[Opening DATA PROVIDED section]

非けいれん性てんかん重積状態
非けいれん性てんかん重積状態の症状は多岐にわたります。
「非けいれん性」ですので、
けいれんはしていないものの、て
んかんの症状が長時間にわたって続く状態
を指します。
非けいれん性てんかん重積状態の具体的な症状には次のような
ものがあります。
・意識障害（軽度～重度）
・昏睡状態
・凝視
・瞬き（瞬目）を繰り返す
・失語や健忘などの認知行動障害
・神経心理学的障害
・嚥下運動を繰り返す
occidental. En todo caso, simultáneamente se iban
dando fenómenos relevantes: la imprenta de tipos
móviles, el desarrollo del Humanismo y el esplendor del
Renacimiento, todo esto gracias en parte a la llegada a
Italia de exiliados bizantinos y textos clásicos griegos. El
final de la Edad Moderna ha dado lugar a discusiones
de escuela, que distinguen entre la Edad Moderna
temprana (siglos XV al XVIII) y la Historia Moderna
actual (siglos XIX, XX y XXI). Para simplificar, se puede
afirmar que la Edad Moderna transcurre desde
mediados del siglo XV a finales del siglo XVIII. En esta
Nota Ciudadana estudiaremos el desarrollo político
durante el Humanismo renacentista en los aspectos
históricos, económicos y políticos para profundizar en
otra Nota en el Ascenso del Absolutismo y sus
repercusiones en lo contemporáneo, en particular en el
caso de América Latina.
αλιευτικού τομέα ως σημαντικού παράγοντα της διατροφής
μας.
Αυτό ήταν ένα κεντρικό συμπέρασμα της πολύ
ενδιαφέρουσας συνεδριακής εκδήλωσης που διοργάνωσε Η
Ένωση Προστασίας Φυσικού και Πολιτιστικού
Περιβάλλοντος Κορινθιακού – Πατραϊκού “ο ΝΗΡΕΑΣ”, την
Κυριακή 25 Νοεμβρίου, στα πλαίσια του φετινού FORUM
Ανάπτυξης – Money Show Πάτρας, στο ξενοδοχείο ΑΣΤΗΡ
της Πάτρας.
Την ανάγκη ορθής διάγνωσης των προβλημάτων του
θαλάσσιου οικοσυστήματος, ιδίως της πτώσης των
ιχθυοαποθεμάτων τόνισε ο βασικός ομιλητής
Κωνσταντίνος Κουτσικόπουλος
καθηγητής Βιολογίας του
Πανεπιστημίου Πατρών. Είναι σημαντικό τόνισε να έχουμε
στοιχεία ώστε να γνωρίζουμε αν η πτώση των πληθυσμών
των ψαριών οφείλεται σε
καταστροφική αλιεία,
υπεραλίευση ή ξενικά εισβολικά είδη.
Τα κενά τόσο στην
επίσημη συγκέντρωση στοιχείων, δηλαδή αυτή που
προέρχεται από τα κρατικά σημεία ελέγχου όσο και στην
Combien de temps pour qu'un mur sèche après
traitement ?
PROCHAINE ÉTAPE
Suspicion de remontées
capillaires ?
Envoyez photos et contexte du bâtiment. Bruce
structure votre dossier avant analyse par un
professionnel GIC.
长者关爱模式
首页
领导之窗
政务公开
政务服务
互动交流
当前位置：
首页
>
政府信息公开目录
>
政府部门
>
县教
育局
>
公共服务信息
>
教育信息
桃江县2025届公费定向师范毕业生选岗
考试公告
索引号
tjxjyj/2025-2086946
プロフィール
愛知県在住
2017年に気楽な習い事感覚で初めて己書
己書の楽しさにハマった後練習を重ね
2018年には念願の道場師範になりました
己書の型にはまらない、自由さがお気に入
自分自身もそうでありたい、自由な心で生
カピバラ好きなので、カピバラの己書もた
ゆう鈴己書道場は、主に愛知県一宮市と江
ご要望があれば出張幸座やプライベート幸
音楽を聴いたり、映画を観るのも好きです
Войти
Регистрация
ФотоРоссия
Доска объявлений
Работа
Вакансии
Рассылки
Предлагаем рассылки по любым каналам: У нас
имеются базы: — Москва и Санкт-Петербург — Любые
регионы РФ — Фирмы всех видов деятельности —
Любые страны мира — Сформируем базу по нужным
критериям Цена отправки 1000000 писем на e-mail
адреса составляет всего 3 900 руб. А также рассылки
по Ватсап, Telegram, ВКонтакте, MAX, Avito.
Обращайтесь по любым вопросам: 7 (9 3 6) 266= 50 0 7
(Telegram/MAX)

[Closing DATA PROVIDED section]

◆ ASSIGNMENT: Skip all lines ahead of the one containing "Любые страны мира — Сформируем базу по нужным". Reproduce that line and the remainder of the listing above exactly.

◆ OUTPUT OF THE EXERCISE:
Любые страны мира — Сформируем базу по нужным
критериям Цена отправки 1000000 писем на e-mail
адреса составляет всего 3 900 руб. А также рассылки
по Ватсап, Telegram, ВКонтакте, MAX, Avito.
Обращайтесь по любым вопросам: 7 (9 3 6) 266= 50 0 7
(Telegram/MAX)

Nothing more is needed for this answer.